__To-do item__
Quote the entries below from the line with "[50] E.N. Voloshina, Y.S." through the line with "[51] M.P. Boneschanscher, J.v.d.", both ends included, and only those lines.

##### Raw data #####

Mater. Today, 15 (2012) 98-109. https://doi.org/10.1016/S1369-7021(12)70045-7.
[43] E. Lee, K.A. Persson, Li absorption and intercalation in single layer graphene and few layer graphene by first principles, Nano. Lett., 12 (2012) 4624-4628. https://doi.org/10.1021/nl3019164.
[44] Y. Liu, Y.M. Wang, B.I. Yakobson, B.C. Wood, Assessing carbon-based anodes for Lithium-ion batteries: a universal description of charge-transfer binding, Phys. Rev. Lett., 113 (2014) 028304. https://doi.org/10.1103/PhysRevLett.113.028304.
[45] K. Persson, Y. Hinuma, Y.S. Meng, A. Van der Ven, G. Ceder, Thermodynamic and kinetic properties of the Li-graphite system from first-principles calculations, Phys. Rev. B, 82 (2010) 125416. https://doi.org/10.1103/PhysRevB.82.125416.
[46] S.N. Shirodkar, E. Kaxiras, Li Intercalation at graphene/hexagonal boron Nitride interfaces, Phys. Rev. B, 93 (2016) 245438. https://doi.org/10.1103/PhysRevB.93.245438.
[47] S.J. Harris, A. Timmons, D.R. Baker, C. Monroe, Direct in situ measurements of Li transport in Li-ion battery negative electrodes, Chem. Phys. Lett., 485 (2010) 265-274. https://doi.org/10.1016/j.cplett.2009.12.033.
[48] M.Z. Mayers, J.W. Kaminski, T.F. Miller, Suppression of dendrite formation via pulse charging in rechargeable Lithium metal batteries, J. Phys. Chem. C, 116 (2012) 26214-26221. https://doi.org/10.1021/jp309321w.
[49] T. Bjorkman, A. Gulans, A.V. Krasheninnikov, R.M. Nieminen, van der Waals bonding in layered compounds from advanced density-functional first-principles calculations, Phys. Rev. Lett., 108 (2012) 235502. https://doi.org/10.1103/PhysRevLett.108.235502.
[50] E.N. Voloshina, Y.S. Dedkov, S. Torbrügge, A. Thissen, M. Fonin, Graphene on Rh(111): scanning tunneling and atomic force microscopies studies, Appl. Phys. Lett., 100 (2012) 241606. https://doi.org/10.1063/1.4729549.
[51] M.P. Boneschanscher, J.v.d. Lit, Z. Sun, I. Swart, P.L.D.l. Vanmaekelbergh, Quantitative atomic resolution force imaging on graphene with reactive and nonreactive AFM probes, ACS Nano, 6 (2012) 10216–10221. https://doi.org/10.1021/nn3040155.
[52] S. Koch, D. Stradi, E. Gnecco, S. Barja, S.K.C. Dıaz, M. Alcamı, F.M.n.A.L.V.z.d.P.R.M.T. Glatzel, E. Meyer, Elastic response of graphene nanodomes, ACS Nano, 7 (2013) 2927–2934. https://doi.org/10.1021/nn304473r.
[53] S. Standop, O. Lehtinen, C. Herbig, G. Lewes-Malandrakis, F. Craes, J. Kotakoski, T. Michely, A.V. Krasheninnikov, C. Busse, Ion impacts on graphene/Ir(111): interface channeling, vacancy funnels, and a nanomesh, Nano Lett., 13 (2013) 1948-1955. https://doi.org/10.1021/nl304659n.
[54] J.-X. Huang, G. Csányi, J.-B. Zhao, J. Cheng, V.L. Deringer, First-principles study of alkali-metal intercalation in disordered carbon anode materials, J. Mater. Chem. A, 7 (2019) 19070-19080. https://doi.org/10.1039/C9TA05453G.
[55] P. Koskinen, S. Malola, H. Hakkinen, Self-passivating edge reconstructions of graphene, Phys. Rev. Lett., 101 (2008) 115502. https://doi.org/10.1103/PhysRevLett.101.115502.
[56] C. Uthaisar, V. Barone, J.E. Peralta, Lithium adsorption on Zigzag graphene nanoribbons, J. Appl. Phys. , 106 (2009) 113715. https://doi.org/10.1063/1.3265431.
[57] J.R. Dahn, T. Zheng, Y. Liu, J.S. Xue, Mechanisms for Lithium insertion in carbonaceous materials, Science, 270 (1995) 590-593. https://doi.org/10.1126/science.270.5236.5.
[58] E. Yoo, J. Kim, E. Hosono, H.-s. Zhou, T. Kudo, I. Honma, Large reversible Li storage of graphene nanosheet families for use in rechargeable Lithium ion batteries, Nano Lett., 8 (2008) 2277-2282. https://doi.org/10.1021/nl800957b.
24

#####
##### Raw data #####

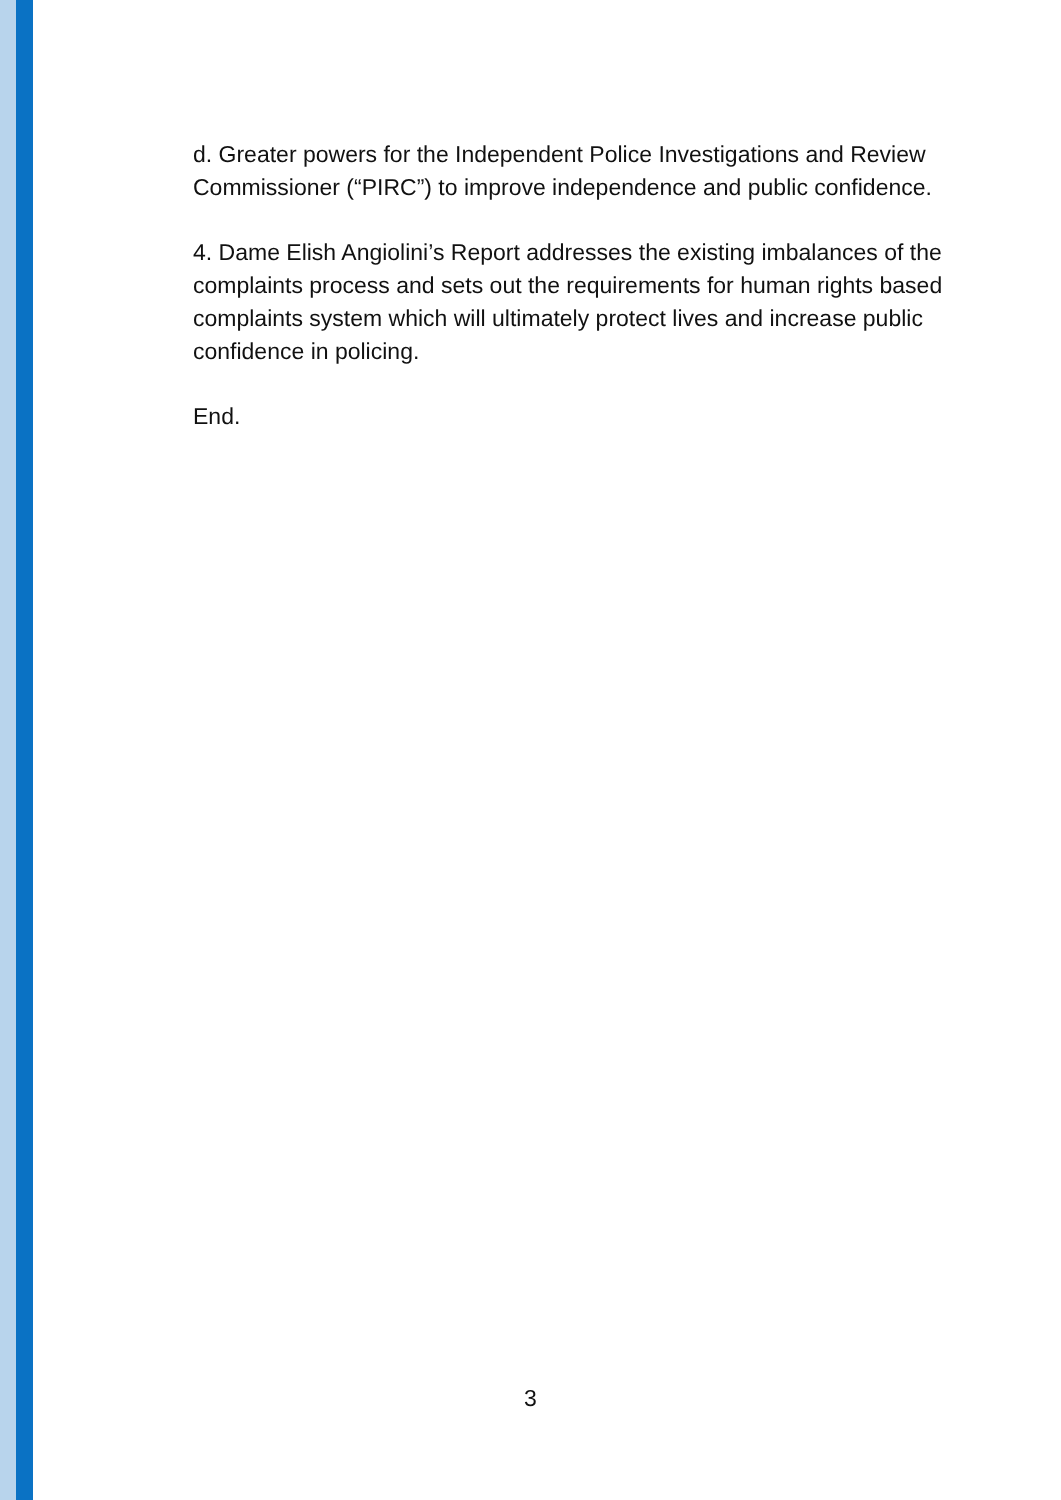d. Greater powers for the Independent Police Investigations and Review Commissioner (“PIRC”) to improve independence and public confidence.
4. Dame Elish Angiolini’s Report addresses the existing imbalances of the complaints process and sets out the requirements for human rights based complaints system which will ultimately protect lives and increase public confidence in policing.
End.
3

#####

__Solution to the exercise__
[50] E.N. Voloshina, Y.S. Dedkov, S. Torbrügge, A. Thissen, M. Fonin, Graphene on Rh(111): scanning tunneling and atomic force microscopies studies, Appl. Phys. Lett., 100 (2012) 241606. https://doi.org/10.1063/1.4729549.
[51] M.P. Boneschanscher, J.v.d. Lit, Z. Sun, I. Swart, P.L.D.l. Vanmaekelbergh, Quantitative atomic resolution force imaging on graphene with reactive and nonreactive AFM probes, ACS Nano, 6 (2012) 10216–10221. https://doi.org/10.1021/nn3040155.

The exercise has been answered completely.